Studies that found evidence droughts are growing more prevalent may have overestimated the global drying trend, new research suggests.

In its 2007 report, the Intergovernmental Panel on Climate Change cautioned that "more intense and wider droughts have been observed over wider areas since the 1970s, particularly in the tropics and subtropics," and drew a link among changing drought trends, increasing temperatures and decreasing precipitation.

But a study published yesterday in Nature suggests the IPCC, and the research it drew on, relied on a flawed index that may have overestimated drought activity over the past 60 years.

The work examines the Palmer Drought Severity Index, a formula devised in the 1960s to allocate drought aid to farmers. It estimates drought by calculating the difference between precipitation and soil moisture. Because it requires only basic data -- observations of temperature, precipitation and latitude -- the Palmer index has become a popular tool for scientists, who have used it to extend records of drought into the late 19th century.

Justin Sheffield, a hydroclimatologist at Princeton University, said that simplicity has a downside.

The Palmer index doesn't account for some key influences on evaporation, including radiation at the land surface, humidity and wind speed. That didn't matter for a long time, Sheffield said, because the major factors that affect evaporation -- temperature, radiation, humidity and wind speed -- were changing in concert. And that allowed the Palmer index to produce realistic estimates of drought using only temperature data, assuming that as temperature rises, evaporation increases.

But over the last several decades, the relationship among the factors governing evaporation has begun to unravel.

Old index may be too simple

"We see wind speeds declining, and we see 'global dimming'" -- a drop in the amount of sunlight reaching the Earth's surface -- "which means radiation is going down, at least between the 1960s and 1990s," Sheffield said.

And that means the simplified math of the Palmer index is no longer accurate in many cases.

"What we have been doing is using a more physically realistic model of evaporation that includes changes in these other variables that are important," Sheffield said. "You get a different answer, and a more correct answer, because you are using better physics."

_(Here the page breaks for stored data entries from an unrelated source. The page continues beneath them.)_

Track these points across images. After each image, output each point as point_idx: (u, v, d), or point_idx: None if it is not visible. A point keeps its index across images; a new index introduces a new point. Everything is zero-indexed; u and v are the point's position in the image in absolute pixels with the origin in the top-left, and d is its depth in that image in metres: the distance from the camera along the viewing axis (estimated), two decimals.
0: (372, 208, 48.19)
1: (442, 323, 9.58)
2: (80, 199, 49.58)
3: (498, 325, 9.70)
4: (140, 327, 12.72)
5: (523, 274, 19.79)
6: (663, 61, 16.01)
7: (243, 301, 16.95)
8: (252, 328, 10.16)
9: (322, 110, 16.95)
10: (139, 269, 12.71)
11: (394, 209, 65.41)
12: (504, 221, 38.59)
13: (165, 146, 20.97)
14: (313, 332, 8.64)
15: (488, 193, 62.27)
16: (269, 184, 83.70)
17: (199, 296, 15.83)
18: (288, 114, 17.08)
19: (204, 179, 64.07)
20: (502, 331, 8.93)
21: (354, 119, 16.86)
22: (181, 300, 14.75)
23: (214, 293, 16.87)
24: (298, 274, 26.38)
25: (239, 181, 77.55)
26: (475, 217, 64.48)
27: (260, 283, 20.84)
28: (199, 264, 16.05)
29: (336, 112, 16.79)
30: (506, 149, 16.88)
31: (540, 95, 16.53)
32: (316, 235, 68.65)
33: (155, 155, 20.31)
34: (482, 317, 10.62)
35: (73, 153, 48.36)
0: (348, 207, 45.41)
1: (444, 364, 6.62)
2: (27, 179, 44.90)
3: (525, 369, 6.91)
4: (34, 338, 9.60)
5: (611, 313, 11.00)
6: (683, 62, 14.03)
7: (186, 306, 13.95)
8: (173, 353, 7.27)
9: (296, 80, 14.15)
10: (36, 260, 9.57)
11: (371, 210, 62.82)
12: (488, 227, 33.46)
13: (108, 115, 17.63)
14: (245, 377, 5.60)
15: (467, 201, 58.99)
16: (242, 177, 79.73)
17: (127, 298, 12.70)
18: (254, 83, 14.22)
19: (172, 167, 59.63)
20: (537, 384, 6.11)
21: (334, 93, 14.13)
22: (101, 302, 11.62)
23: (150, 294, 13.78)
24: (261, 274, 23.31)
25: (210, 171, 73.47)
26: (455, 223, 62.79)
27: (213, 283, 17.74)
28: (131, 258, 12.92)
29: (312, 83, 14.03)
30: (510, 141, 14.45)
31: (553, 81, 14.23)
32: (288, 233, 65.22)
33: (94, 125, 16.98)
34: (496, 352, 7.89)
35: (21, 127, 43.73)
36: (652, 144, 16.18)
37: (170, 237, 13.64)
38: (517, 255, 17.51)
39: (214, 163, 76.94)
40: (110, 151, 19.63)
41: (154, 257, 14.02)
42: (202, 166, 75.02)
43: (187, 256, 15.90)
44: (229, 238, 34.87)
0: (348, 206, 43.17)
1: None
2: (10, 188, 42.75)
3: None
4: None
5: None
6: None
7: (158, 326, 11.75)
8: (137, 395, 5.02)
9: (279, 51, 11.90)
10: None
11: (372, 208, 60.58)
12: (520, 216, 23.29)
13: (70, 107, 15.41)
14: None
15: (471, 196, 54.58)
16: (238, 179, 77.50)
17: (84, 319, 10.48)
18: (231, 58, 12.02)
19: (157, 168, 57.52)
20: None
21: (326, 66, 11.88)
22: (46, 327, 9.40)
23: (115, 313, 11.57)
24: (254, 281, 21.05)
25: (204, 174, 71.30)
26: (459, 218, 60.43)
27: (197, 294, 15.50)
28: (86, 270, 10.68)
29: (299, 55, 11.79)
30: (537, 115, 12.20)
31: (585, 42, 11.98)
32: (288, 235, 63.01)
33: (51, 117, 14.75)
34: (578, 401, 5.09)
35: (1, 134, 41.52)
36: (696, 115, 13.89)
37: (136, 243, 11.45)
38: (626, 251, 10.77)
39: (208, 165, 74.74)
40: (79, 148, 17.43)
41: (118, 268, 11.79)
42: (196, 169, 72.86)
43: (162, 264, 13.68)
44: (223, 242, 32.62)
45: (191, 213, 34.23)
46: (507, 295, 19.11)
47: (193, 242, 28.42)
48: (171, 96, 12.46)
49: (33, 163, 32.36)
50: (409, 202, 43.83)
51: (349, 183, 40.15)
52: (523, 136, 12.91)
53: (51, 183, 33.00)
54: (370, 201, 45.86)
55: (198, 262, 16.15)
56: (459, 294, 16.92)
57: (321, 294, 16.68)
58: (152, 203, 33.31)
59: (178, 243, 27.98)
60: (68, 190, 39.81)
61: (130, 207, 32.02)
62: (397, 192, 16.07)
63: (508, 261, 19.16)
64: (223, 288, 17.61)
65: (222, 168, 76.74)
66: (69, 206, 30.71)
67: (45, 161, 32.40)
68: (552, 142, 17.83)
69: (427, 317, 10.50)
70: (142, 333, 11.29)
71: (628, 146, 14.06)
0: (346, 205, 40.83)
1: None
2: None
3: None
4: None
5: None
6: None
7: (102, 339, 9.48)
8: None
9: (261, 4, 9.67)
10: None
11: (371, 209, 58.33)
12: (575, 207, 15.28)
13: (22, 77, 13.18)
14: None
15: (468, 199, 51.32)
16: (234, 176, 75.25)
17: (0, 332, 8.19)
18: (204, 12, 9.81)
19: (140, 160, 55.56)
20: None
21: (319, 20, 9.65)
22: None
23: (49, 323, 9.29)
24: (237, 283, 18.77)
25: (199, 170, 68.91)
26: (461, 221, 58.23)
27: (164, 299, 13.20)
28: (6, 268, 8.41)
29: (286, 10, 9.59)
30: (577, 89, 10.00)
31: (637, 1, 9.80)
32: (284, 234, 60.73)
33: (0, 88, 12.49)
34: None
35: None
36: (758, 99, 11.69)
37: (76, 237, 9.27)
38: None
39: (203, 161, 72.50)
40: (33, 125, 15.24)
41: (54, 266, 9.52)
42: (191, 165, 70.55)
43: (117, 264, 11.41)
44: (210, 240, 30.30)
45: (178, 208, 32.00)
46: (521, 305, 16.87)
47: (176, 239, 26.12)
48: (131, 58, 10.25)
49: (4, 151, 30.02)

When Sheffield and his colleagues examined global drought severity from 1948 to 2008 using the more complex model, they found little change in global drought trends from 1948 to 2008.

"This study is a bit of a wake-up call that we need better observations, we need better data and we need better models to understand what's happening with drought and other features of the land hydrological cycle," Sheffield said. "It's where we live."

Other experts agreed. Piers Forster, a professor of physical climate change at the University of Leeds, said the research "shows that a much-used previous estimate based only on temperature is flawed."

"In reality, we don't have enough good-enough measurements to determine drought trends accurately," Forster said in a statement to the U.K. Science Media Centre.

Critic finds conclusions too sweeping

But even though the paper finds no global average increase in drought since 1950, scientists are more confident that droughts in Europe, Africa and China have become more severe since then, he said.

Sonia Seneviratne, a climate scientist at the Swiss Federal Institute of Technology in Zurich, said the new study suggests "high uncertainty" in drought trends globally over the past 60 years and "little evidence" of an increase in the area affected by drought.

Furthermore, its "findings imply that there is no necessary correlation between temperature changes and long-term drought variations, which should warn us against using any simplifications regarding their relationship," Seneviratne wrote in a commentary that was also published in Nature.

But Aiguo Dai, a professor at the State University of New York, Albany, said it is "premature to make such definite conclusions about recent drying trends."

In a recent study published in Geophysical Research Letters, Dai evaluated different formulas that attempt to account for evapotranspiration. He found that the Penman-Monteith equation, the formula favored by Sheffield, "only slightly reduces the drying trend" seen in the original Palmer index.

Dai also rejected the idea that Sheffield's conclusions, if true, would affect model projections of future drought using Palmer index values.